In a new study, researchers from University of Michigan develop new recommendations for prescribing opioid.
Their recommendations are based on published medical evidence for one operation, gall bladder removal.
The researchers also find that a spillover effect that led them to prescribe roughly 10,000 fewer pills for other major operations.
Opioid prescribing after operations is often excessive. This could lead to leftover pills in patients and encourage opioid abuse.
Procedure-specific postoperative prescribing guidelines can reduce excessive prescribing.
However, it is unclear whether such guidelines are associated with reductions in opioid prescribing for other procedures.

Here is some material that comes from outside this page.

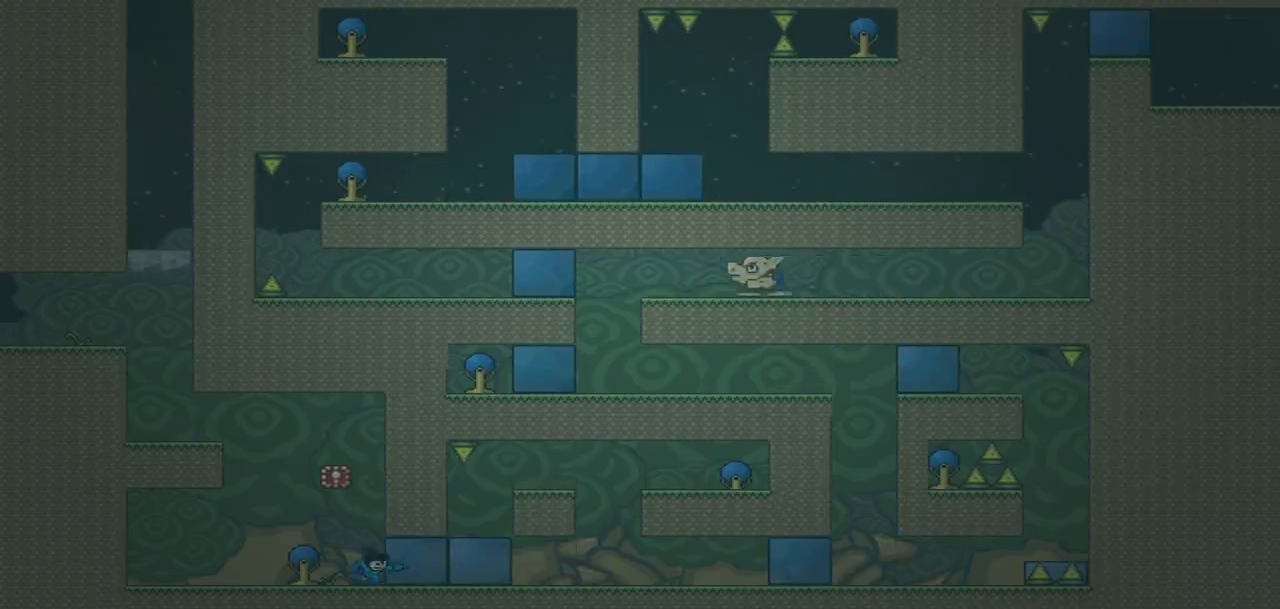
{"buttons": ["DPAD_RIGHT"], "events": [[66, "DPAD_RIGHT", "up"], [166, "DPAD_LEFT", "down"], [233, "DPAD_LEFT", "up"], [333, "DPAD_RIGHT", "down"]]}
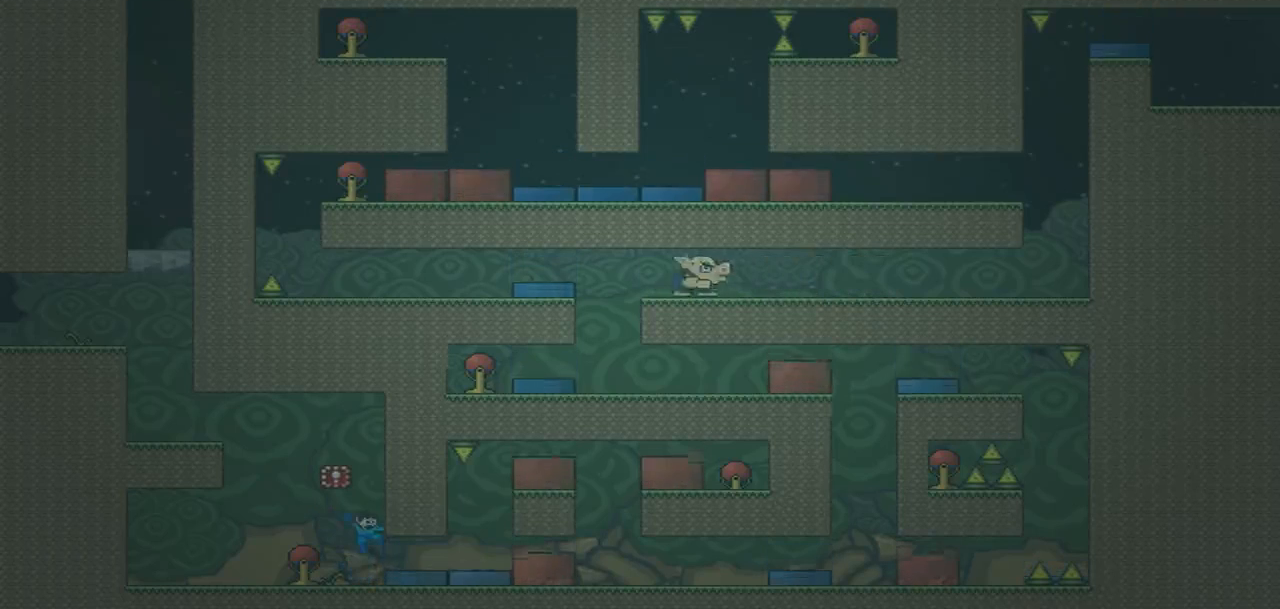
{"buttons": ["DPAD_RIGHT"], "events": []}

In the current study, researchers conducted a retrospective chart review for patients undergoing several surgeries between January 1, 2016 and August 31, 2017.
A total of 1,158 patients were included in the study.
The team compared postoperative opioid prescription size before and after November 1, 2016, when prescribing guidelines were introduced.
The researchers found that opioid prescription was strongly reduced for the surgeries under the new recommendations.
The results showed that after implementing evidence-based opioid prescribing recommendations for a single surgical procedure, opioid prescribing decreased for 4 other surgical procedures.
In addition, the requests for refills did not increase substantially.
This spillover effect shows the new recommendations helped raise the awareness about safe and appropriate opioid prescribing after operations.
The lead study author is Michael Englesbe, MD, FACS, a transplant surgeon in the department of surgery, University of Michigan Health System, Ann Arbor.
The recommendations are available at https://opioidprescribing.info.
The study is published in the Journal of the American College of Surgeons.